__REQUIREMENT 1__. Reproduce the rows of the clock wall dataset, beginning at the line that contains "Medellin: 4:21 -> none" and stopping after the last row. Leave the pictures out of your answer.

__DOCUMENT__.
◇ ◇ ◇ ◇ ◇ ◇ ◇

This works and results in one large SQL statement that preloads the customer and project child entities.

However, this approach is problematic in a number of ways if you’re like me using a persistent data context. In my applications I scope a data context to a business object, so multiple operations may be performed against a single data context instance. If you have more than one operation that’s called and setting the DataLoad options it’s easy to clobber the settings on this object. A common problem when you have a persistent object like the DataContext and with L2S it’s difficult to get away from storing the context in some sort of persistent mechanism as it’s a connected ORM.

The fact that the options are tied to the DataContext rather than the query itself also makes it much more difficult to customize the query externally depending on the usage of the result. I often pass out an iQueryable and allow customization of the result set. Outside of the business layer the DataContext and therefore the options are not available and so it can’t be set externally.

◇ ◇ ◇ ◇ ◇ ◇ ◇

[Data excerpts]

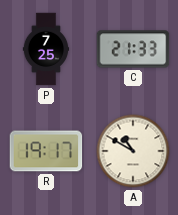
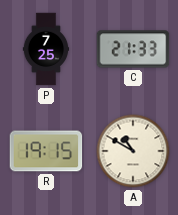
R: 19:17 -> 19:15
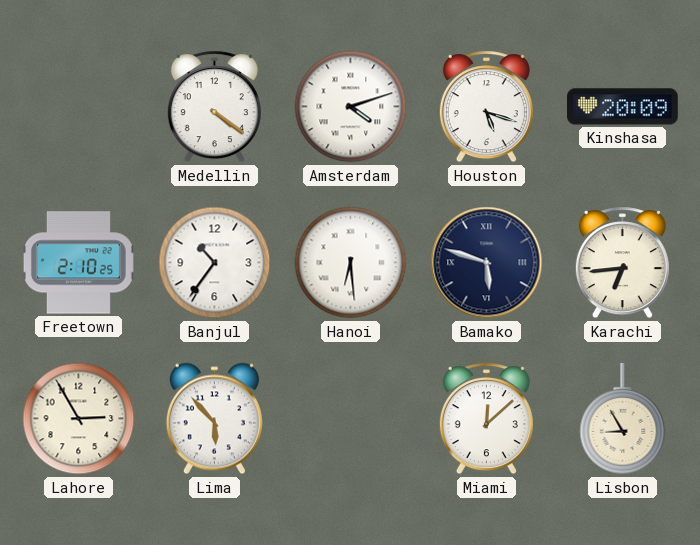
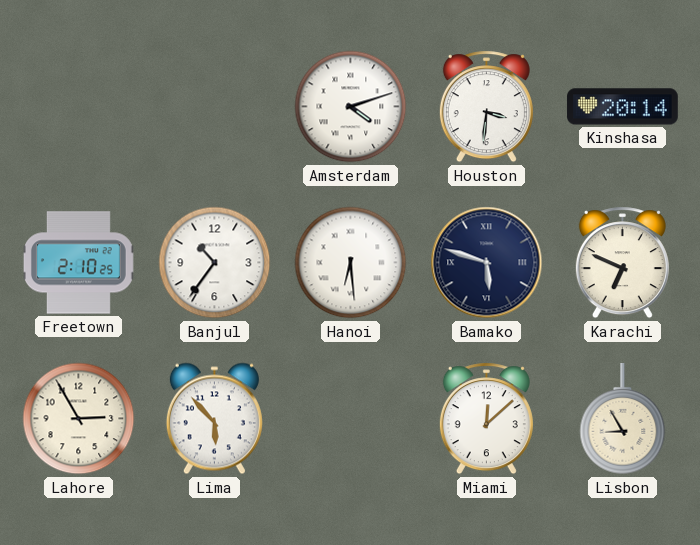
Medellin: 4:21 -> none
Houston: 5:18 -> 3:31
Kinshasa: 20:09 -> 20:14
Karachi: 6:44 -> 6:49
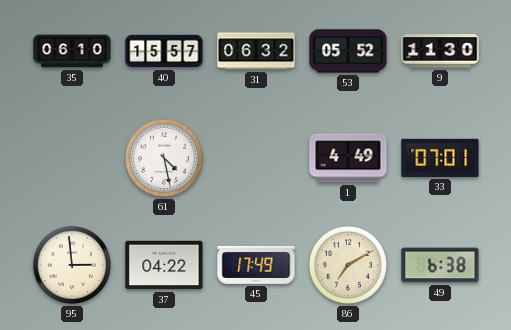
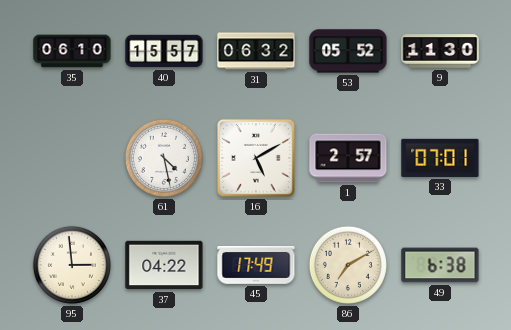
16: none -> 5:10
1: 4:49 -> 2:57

◇ ◇ ◇ ◇ ◇ ◇ ◇

__REQUIREMENT 2__. List every abbreviation written in capital letters that appears in the passage on data context options.

__SOLUTION 1__.
Medellin: 4:21 -> none
Houston: 5:18 -> 3:31
Kinshasa: 20:09 -> 20:14
Karachi: 6:44 -> 6:49
16: none -> 5:10
1: 4:49 -> 2:57

__SOLUTION 2__. SQL, L2S, ORM